Why don’t PCs use error correcting RAM? “Because Intel,” says Linus

2 min read Original article ↗

This Monday, Linux kernel creator Linus Torvalds went on a frustrated rant about the lack of Error Correcting Checksum (ECC) RAM in consumer PCs and laptops.

… the misguided and arse-backwards policy of “consumers don’t need ECC”, [made] the market for ECC memory go away.

The arguments against ECC were always complete and utter garbage. Now even the memory manufacturers are starting to do ECC internally because they finally owned up to the fact that they absolutely have to.

If you’re not familiar with ECC RAM, it’s probably because you don’t build or spec dedicated servers using server-grade CPUs and motherboards—which, unfortunately, is about the only place you actually find ECC. In a nutshell, ECC RAM includes a tiny amount of extra memory used for detection and correction of errors.

Memory errors and probability

In most modern implementations, this means for every 64-bit word stored in RAM, there are eight checking bits. A single bit error—a 0 flipped to 1, or a 1 flipped to 0—can be both detected and corrected automatically. Two bits flipped in the same word can be detected but not corrected. Three or more bits flipped in the same word will probably be detected, but detection is not guaranteed.

Bit flips can happen for many reasons, beginning with cosmic-ray impact or simple hardware failure.
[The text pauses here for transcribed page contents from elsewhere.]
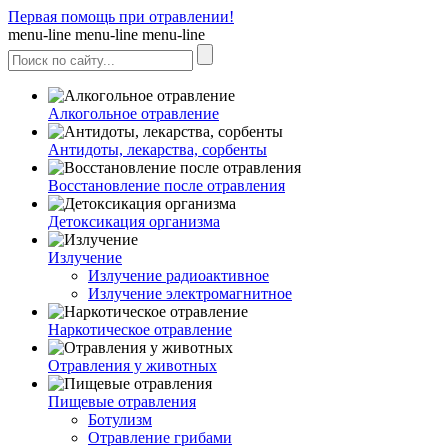
Первая помощь при отравлении!
menu-line
menu-line
menu-line
Алкогольное отравление
Антидоты, лекарства, сорбенты
Восстановление после отравления
Детоксикация организма
Излучение
Излучение радиоактивное
Излучение электромагнитное
Наркотическое отравление
Отравления у животных
Пищевые отравления
Ботулизм
Отравление грибами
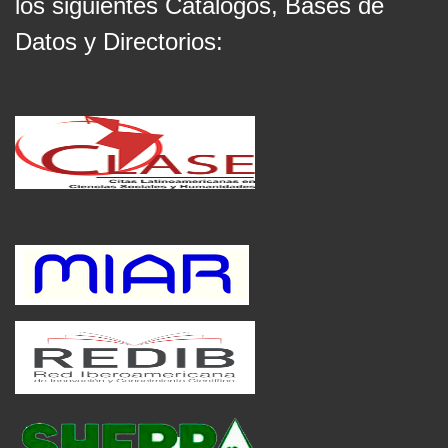
los siguientes Catálogos, Bases de
Datos y Directorios:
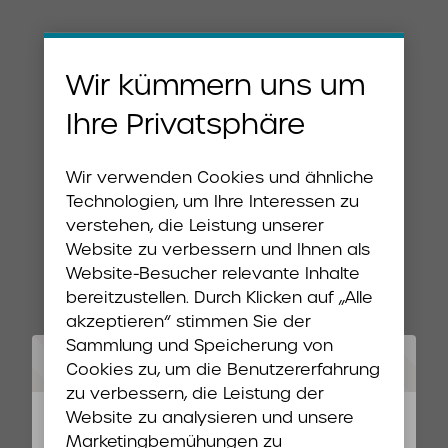
Wir kümmern uns um
Ihre Privatsphäre
Wir verwenden Cookies und ähnliche
Technologien, um Ihre Interessen zu
verstehen, die Leistung unserer
Website zu verbessern und Ihnen als
Website-Besucher relevante Inhalte
bereitzustellen. Durch Klicken auf „Alle
akzeptieren“ stimmen Sie der
Sammlung und Speicherung von
Oops!
Cookies zu, um die Benutzererfahrung
zu verbessern, die Leistung der
Website zu analysieren und unsere
Something went wrong. Please try
Marketingbemühungen zu
refreshing the app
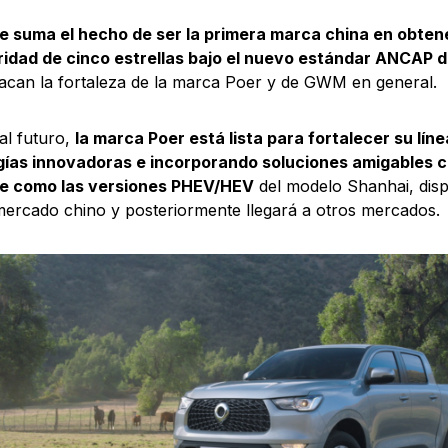
e suma el hecho de ser la primera marca china en obtene
idad de cinco estrellas bajo el nuevo estándar ANCAP d
acan la fortaleza de la marca Poer y de GWM en general.
al futuro,
la marca Poer está lista para fortalecer su lín
gías innovadoras e incorporando soluciones amigables c
e como las versiones PHEV/HEV
del modelo Shanhai, disp
mercado chino y posteriormente llegará a otros mercados.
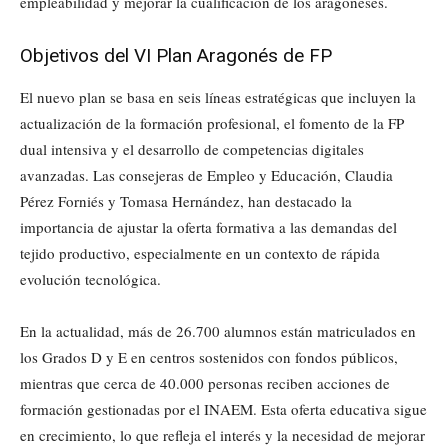
empleabilidad y mejorar la cualificación de los aragoneses.
Objetivos del VI Plan Aragonés de FP
El nuevo plan se basa en seis líneas estratégicas que incluyen la
actualización de la formación profesional, el fomento de la FP
dual intensiva y el desarrollo de competencias digitales
avanzadas. Las consejeras de Empleo y Educación, Claudia
Pérez Forniés y Tomasa Hernández, han destacado la
importancia de ajustar la oferta formativa a las demandas del
tejido productivo, especialmente en un contexto de rápida
evolución tecnológica.
En la actualidad, más de 26.700 alumnos están matriculados en
los Grados D y E en centros sostenidos con fondos públicos,
mientras que cerca de 40.000 personas reciben acciones de
formación gestionadas por el INAEM. Esta oferta educativa sigue
en crecimiento, lo que refleja el interés y la necesidad de mejorar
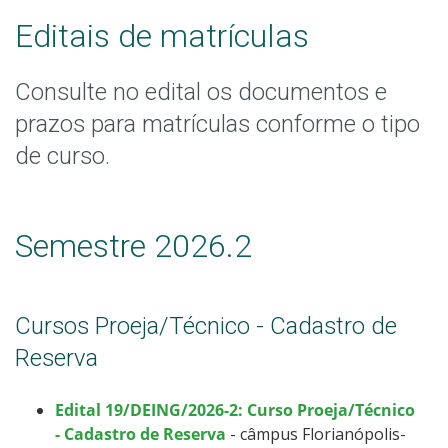
Calendário de inscrições
Editais de matrículas
Processos Seletivos
Consulte no edital os documentos e
prazos para matrículas conforme o tipo
Cotas
de curso.
Inscrições e acompanhamento
Vagas Ociosas
Semestre 2026.2
Transferências e Retornos
Cursos Proeja/Técnico - Cadastro de
Orientações para Matrícula
Reserva
Provas e Gabaritos
Edital 19/DEING/2026-2: Curso Proeja/Técnico
- Cadastro de Reserva
- câmpus Florianópolis-
Estatísticas dos Processos Seletivos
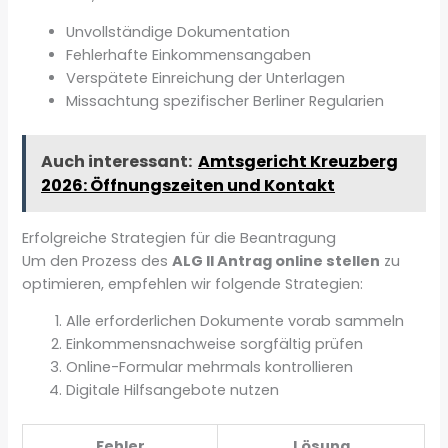
Unvollständige Dokumentation
Fehlerhafte Einkommensangaben
Verspätete Einreichung der Unterlagen
Missachtung spezifischer Berliner Regularien
Auch interessant:
Amtsgericht Kreuzberg
2026: Öffnungszeiten und Kontakt
Erfolgreiche Strategien für die Beantragung
Um den Prozess des
ALG II Antrag online stellen
zu
optimieren, empfehlen wir folgende Strategien:
Alle erforderlichen Dokumente vorab sammeln
Einkommensnachweise sorgfältig prüfen
Online-Formular mehrmals kontrollieren
Digitale Hilfsangebote nutzen
Fehler
Lösung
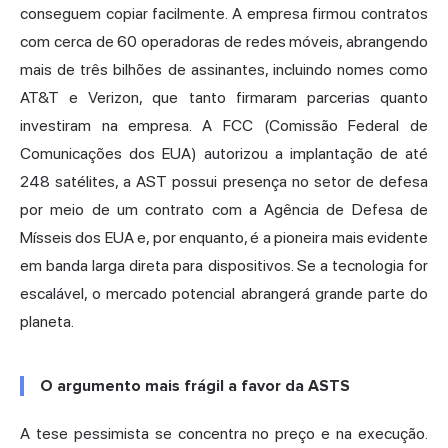
conseguem copiar facilmente. A empresa firmou contratos
com cerca de 60 operadoras de redes móveis, abrangendo
mais de três bilhões de assinantes, incluindo nomes como
AT&T e Verizon, que tanto firmaram parcerias quanto
investiram na empresa. A FCC (Comissão Federal de
Comunicações dos EUA) autorizou a implantação de até
248 satélites, a AST possui presença no setor de defesa
por meio de um contrato com a Agência de Defesa de
Mísseis dos EUA e, por enquanto, é a pioneira mais evidente
em banda larga direta para dispositivos. Se a tecnologia for
escalável, o mercado potencial abrangerá grande parte do
planeta.
O argumento mais frágil a favor da ASTS
A tese pessimista se concentra no preço e na execução.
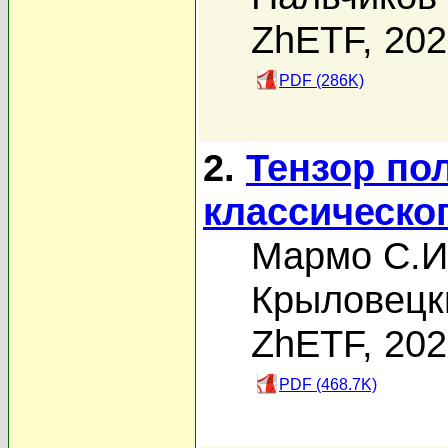
ZhETF, 20
PDF (286K)
2.
Тензор по
классическо
Мармо С.И
Крыловецк
ZhETF, 20
PDF (468.7K)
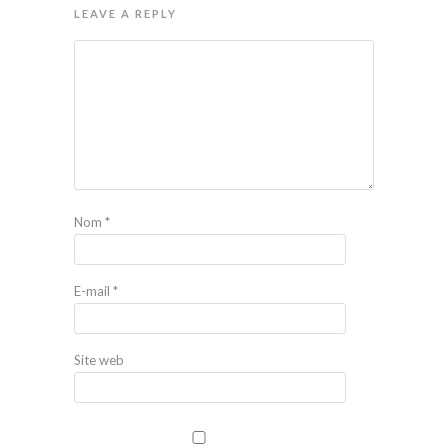
LEAVE A REPLY
Nom
*
E-mail
*
Site web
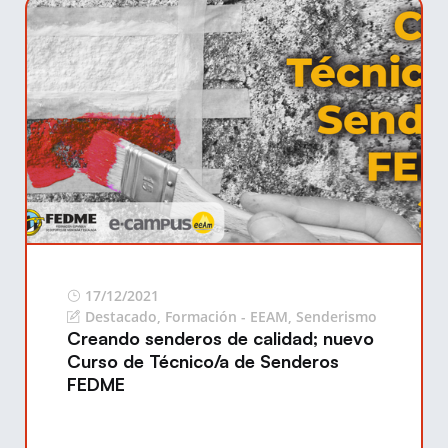
17/12/2021
Destacado
,
Formación - EEAM
,
Senderismo
Creando senderos de calidad; nuevo
Curso de Técnico/a de Senderos
FEDME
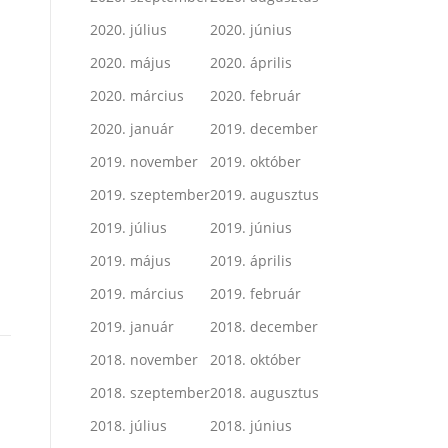
2020. július
2020. június
2020. május
2020. április
2020. március
2020. február
2020. január
2019. december
2019. november
2019. október
2019. szeptember
2019. augusztus
2019. július
2019. június
.
2019. május
2019. április
2019. március
2019. február
2019. január
2018. december
2018. november
2018. október
2018. szeptember
2018. augusztus
2018. július
2018. június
A large-scale study of Google servers found that roughly 32 percent of all servers (and 8 percent of all DIMMs) in Google’s fleet experience at least one memory error per year. But the vast majority of these are single-bit errors—and since Google is using server CPUs and ECC RAM, this means the machines in question keep right on trucking.
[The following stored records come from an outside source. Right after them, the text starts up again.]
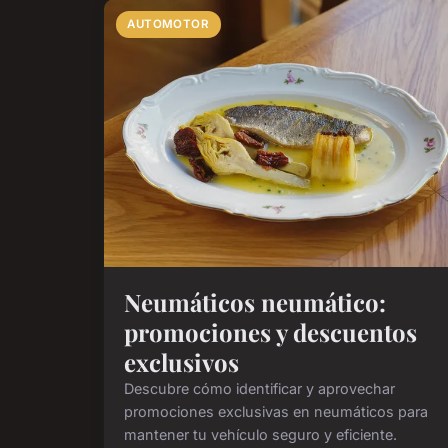
AUTOMOTOR
Neumáticos neumático:
promociones y descuentos
exclusivos
Descubre cómo identificar y aprovechar
promociones exclusivas en neumáticos para
mantener tu vehículo seguro y eficiente.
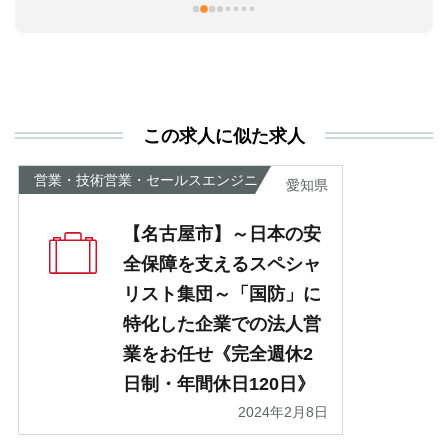
本
活
と
決
利
この求人に似た求人
が
あ
営業・技術営業・セールスエンジニ
愛知県
ア
【名古屋市】～日本の安
全保障を支えるスペシャ
リスト集団～「国防」に
特化した企業での法人営
業をお任せ《完全週休2
日制・年間休日120日》
2024年2月8日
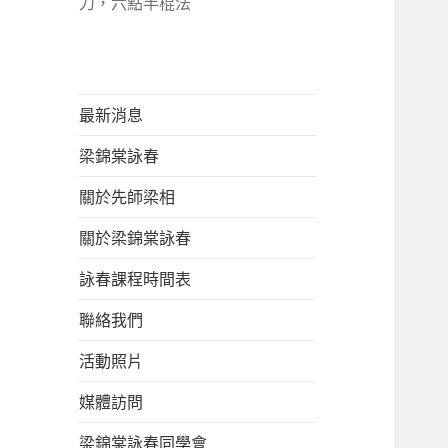
刀，六點半棍法
最新消息
梁錦棠詠春
關於先師梁相
關於梁錦棠詠春
詠春課程時間表
聯絡我們
活動照片
媒體訪問
梁錦棠詠春同學會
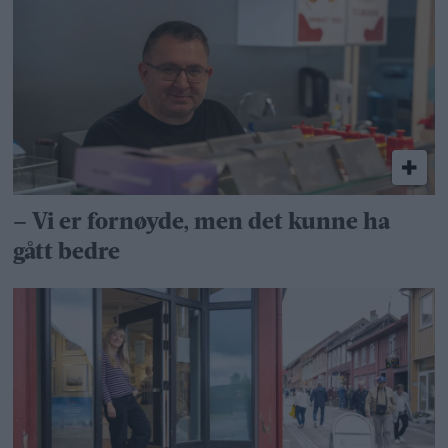
– Vi er fornøyde, men det kunne ha
gått bedre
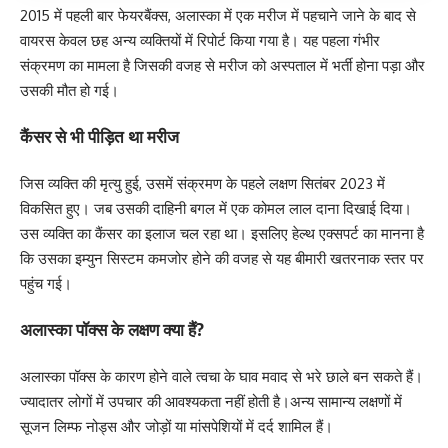
2015 में पहली बार फेयरबैंक्स, अलास्का में एक मरीज में पहचाने जाने के बाद से
वायरस केवल छह अन्य व्यक्तियों में रिपोर्ट किया गया है। यह पहला गंभीर
संक्रमण का मामला है जिसकी वजह से मरीज को अस्पताल में भर्ती होना पड़ा और
उसकी मौत हो गई।
कैंसर से भी पीड़ित था मरीज
जिस व्यक्ति की मृत्यु हुई, उसमें संक्रमण के पहले लक्षण सितंबर 2023 में
विकसित हुए। जब उसकी दाहिनी बगल में एक कोमल लाल दाना दिखाई दिया।
उस व्यक्ति का कैंसर का इलाज चल रहा था। इसलिए हेल्थ एक्सपर्ट का मानना है
कि उसका इम्युन सिस्टम कमजोर होने की वजह से यह बीमारी खतरनाक स्तर पर
पहुंच गई।
अलास्का पॉक्स के लक्षण क्या हैं?
अलास्का पॉक्स के कारण होने वाले त्वचा के घाव मवाद से भरे छाले बन सकते हैं।
ज्यादातर लोगों में उपचार की आवश्यकता नहीं होती है।अन्य सामान्य लक्षणों में
सूजन लिम्फ नोड्स और जोड़ों या मांसपेशियों में दर्द शामिल हैं।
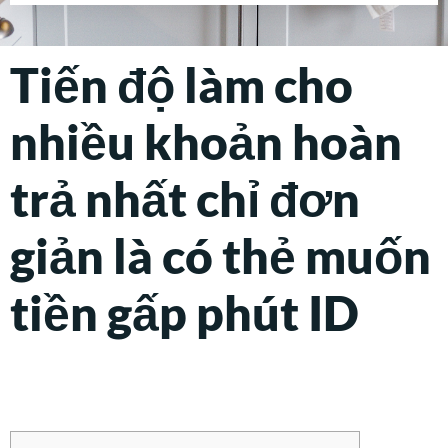
Tiến độ làm cho
nhiều khoản hoàn
trả nhất chỉ đơn
giản là có thẻ muốn
tiền gấp phút ID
In consumer machines, even these single-bit errors—which are over 40 times more likely to occur than multiple-bit errors, according to Google’s data—go undetected and can introduce instability into systems and corruption into data.
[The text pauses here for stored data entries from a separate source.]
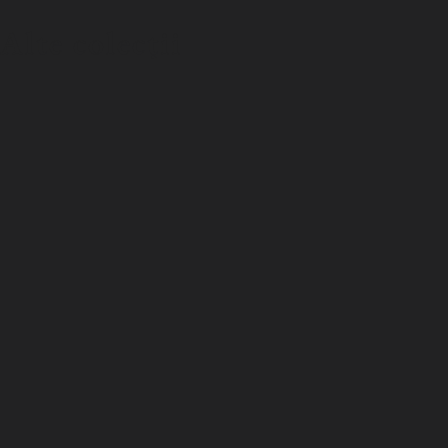
Alte colecții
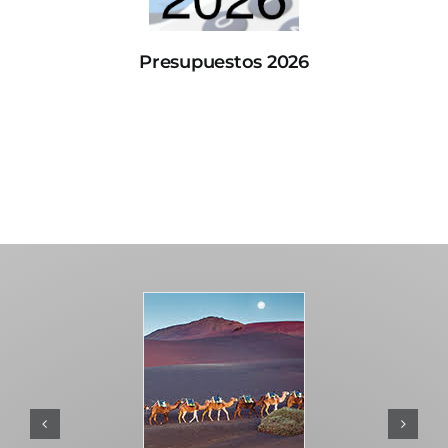
Presupuestos 2026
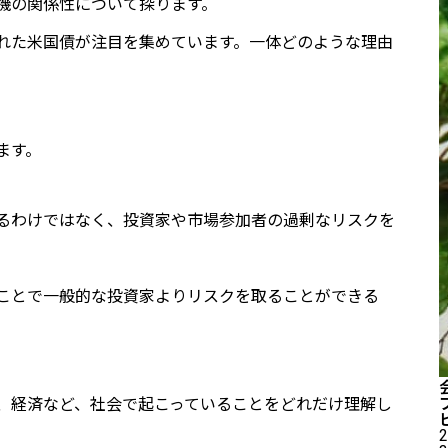
機の関係性について探ります。
れた米国債が注目を集めています。一体どのような理由
ます。
るわけではなく、投資家や市場参加者の過剰なリスクを
ことで一般的な投資家よりリスクを取ることができる
、経済など、社会で起こっていることをどれだけ理解し
2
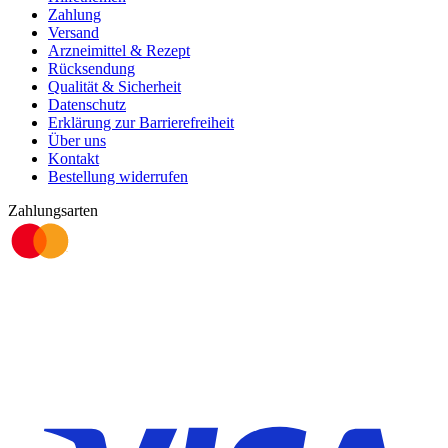
Zahlung
Versand
Arzneimittel & Rezept
Rücksendung
Qualität & Sicherheit
Datenschutz
Erklärung zur Barrierefreiheit
Über uns
Kontakt
Bestellung widerrufen
Zahlungsarten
Bit flips aren’t always accidental

Not every RAM error is the result of a hardware failure or unintentional EMF problem. In recent years, researchers have developed increasingly practical physics-based side channel attacks, using controlled, rapid bit flips in areas of RAM accessible to one application to deduce or modify the values of data in adjacent areas of RAM they shouldn’t be able to.